At the press conference held at the protest site outside Vikas Bhawan in Civil Lines, the striking workers and helpers said they will visit the poll-bound wtates and “debunk the tall claims,” being made by Kejriwal. In December last year, the latter, while meeting anganwadi and ASHA workers of Punjab, had promised to double their pay if his party was voted to power in the State in the upcoming Assembly polls.
Likewise, in Goa, AAP reportedly extended support to the anganwadi workers there who went on strike last year demanding better pay and other facilities.
Such gestures, that may successfully attract potential voters, however, haven’t gone down well with the aggrieved anganwadi caregivers in Delhi who, citing “tremendous” surge in prices of essential items and increase in workload, are demanding a pay of Rs. 25,000 and Rs. 20,000 for workers and helpers, respectively.
Currently, in Delhi, anganwadi workers and helpers, while bereft of “employee” status, are entitled to Rs 9,698 and Rs 4,839, respectively.
As part of the anganwadi services, as envisaged under the Integrated Child Development Scheme (ICDS), the regular responsibilities of caregivers include providing nutrition supplements and other development help to children under six years of age as well as to pregnant and lactating mothers.
There are above 10,000 government-run day care centres under ICDS-administered anganwadi scheme, which caters to over one lakh children and women in Delhi. The total strength of the anganwadi workers and helpers in these centres currently stands at around 22,000.

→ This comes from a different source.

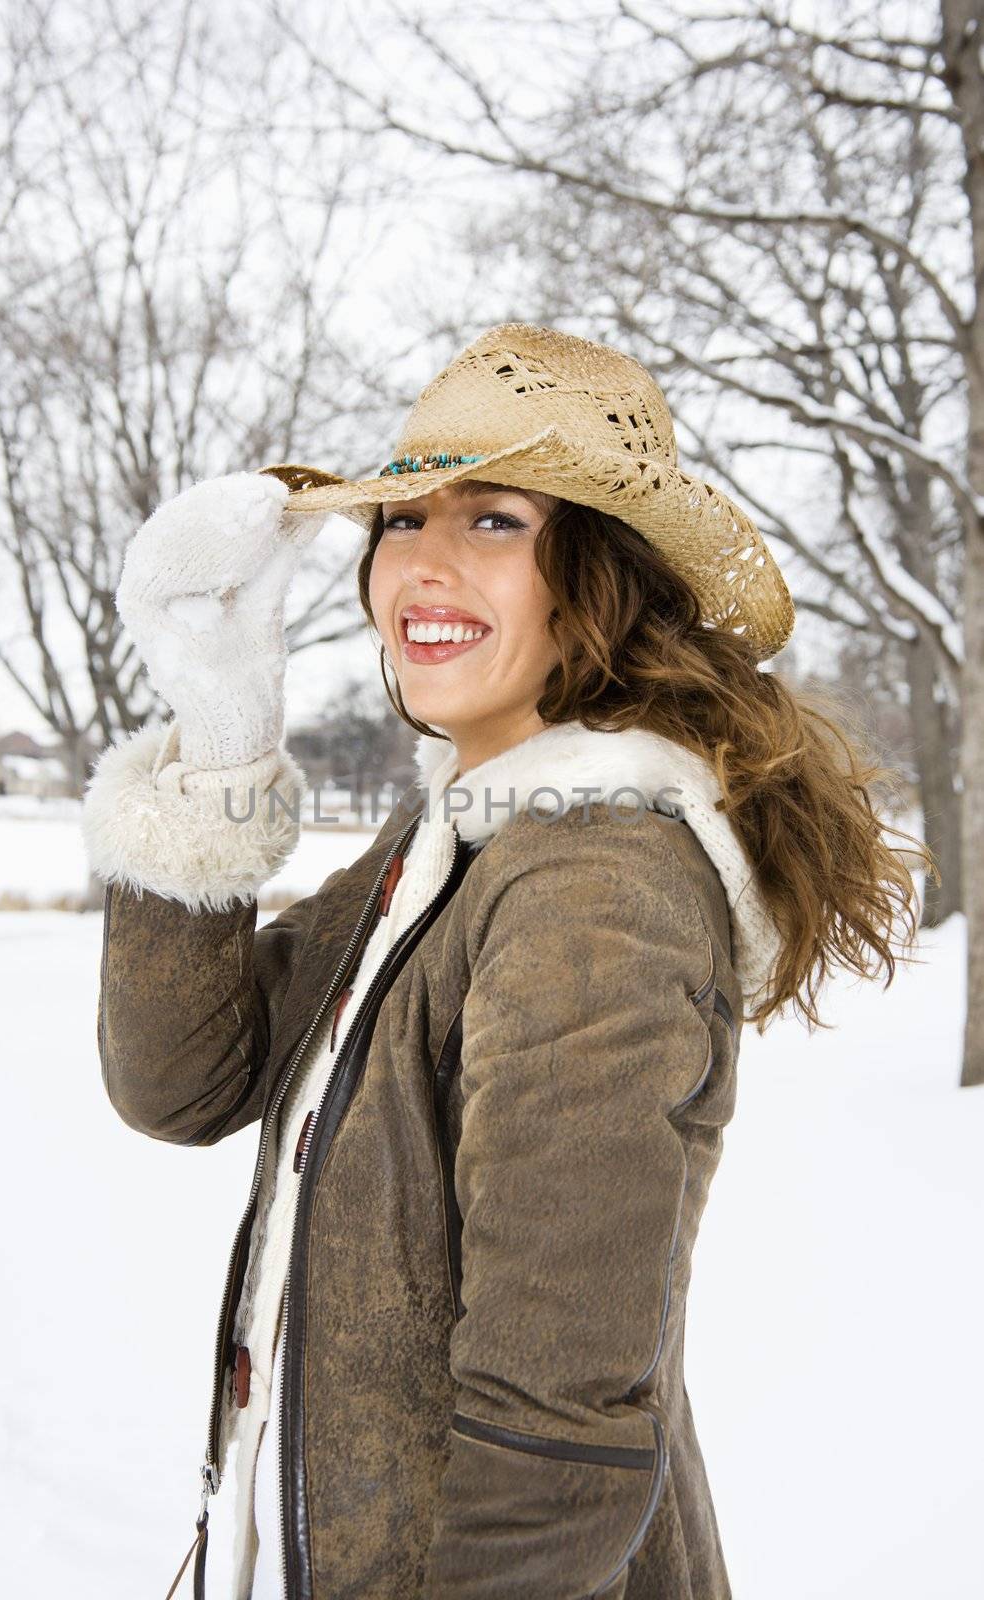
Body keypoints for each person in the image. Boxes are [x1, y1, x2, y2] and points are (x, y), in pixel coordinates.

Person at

However, during the pandemic, these community caregivers played a crucial role – while imparting their regular duties – in arresting the spread of COVID-19, that many women now lament largely went unrecognised.
“We are required to maintain as many as 24 registers on a daily basis. During the time of COVID, we also maintained data relating to vaccination in our communities. We also distributed dry ration door-to-door every month in this period,” said Rajni Saini, 38, an anganwadi caregiver in North Delhi’s Alipur project, on Tuesday.
Sunita Kaushik, another anganwadi caregiver, rued that far from being given compensation for the work done, the workers and helpers were not even provided with masks and sanitisers, face covers, among others.
The striking union also alleged that the women participating in the strike action were being threatened by the officials of Delhi’s Department of Women and Child Development (WCD) to resume their duties or face mass termination.
An official of the WCD department was not immediately available to comment over these allegations. An email sent by Newsclick to the department also did not elicit any response till the publication of this report. This article will be updated when they respond.
“The Delhi government must know that the [anganwadi] workers and helpers on strike won’t feel threatened by such warnings. The strike will continue until the government agrees to talk to our union,” Kaul of DSAWHU said, adding that they were prepared to “go on like this for the next six months.”
Meanwhile, on Monday, another union of anganwadi workers and helpers in the city announced intensification of the struggle by giving a call to protest outside Delhi Secretariat on Friday, February 11. “We demand that a minimum wage of Rs. 26,000 must be implemented for the anganwadi workers,” said the CITU-affiliated Delhi Anganwadi Workers and Helpers Union (DAWHU).